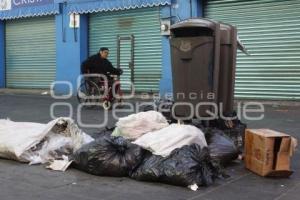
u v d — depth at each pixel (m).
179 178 5.34
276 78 13.70
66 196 5.06
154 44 16.19
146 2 15.69
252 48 14.09
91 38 18.03
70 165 6.21
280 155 5.70
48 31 19.39
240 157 6.69
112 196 5.06
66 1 18.11
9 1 20.31
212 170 5.64
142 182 5.58
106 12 17.45
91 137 7.20
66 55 18.34
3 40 21.31
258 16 13.93
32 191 5.24
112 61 17.50
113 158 5.79
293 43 13.31
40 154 6.52
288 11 13.34
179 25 7.07
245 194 5.14
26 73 20.59
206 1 14.94
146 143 5.89
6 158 6.72
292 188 5.36
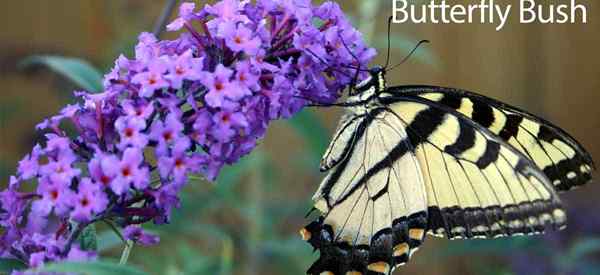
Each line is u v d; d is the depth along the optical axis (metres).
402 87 0.69
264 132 0.65
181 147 0.63
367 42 0.79
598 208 0.96
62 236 0.63
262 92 0.64
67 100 1.01
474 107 0.69
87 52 1.03
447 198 0.69
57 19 1.03
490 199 0.68
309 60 0.65
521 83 1.15
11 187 0.64
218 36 0.64
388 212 0.69
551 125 0.68
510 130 0.69
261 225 0.81
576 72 1.17
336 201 0.70
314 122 0.74
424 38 1.10
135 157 0.62
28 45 1.02
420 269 1.08
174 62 0.63
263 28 0.65
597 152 1.17
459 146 0.68
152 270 0.82
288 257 0.82
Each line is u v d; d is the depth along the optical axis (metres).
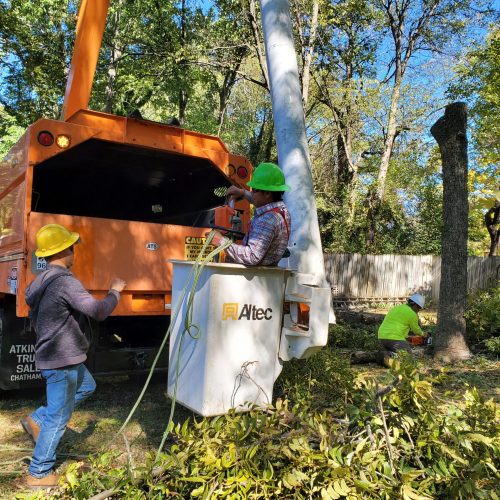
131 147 5.98
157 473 3.11
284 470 3.01
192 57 19.27
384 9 24.25
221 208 5.85
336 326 9.74
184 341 3.79
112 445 4.41
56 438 3.64
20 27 18.05
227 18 19.95
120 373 5.65
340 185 23.98
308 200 4.98
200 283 3.66
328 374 4.75
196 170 6.95
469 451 3.23
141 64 21.19
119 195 7.70
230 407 3.64
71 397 3.72
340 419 3.81
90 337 5.30
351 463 3.08
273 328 3.87
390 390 3.47
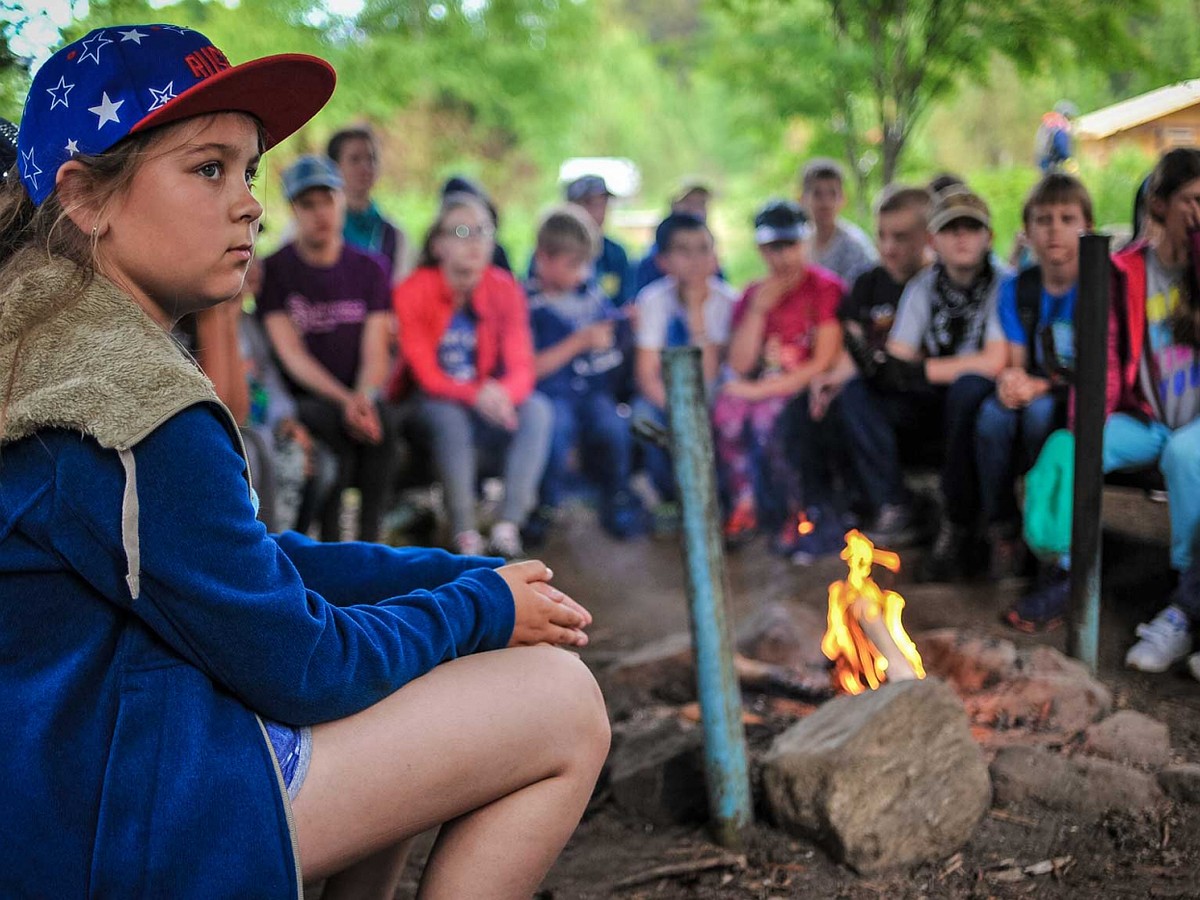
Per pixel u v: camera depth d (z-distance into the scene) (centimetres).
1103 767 232
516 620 151
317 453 427
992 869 210
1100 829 220
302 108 141
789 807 221
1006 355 382
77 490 120
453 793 139
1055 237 358
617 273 677
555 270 515
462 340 460
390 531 491
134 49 128
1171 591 328
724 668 219
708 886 211
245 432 309
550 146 1347
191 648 125
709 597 217
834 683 285
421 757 136
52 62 130
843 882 209
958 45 571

Exercise instructions.
Print exactly, and print only, the lines from the line with "141 64 21.19" through the last line of the entries, both ends included. No pictures belong in the result.

The answer.
141 64 21.19
119 195 7.70
230 407 3.64
71 397 3.72
340 419 3.81
90 337 5.30
351 463 3.08
273 328 3.87
390 390 3.47
Per pixel u v: camera depth d (z-distance into the scene) (centimetres).
1103 767 232
516 620 151
317 453 427
992 869 210
1100 829 220
302 108 141
789 807 221
1006 355 382
77 490 120
453 793 139
1055 237 358
617 273 677
555 270 515
462 340 460
390 531 491
134 49 128
1171 591 328
724 668 219
708 886 211
245 432 309
550 146 1347
191 648 125
709 597 217
834 683 285
421 757 136
52 62 130
843 882 209
958 45 571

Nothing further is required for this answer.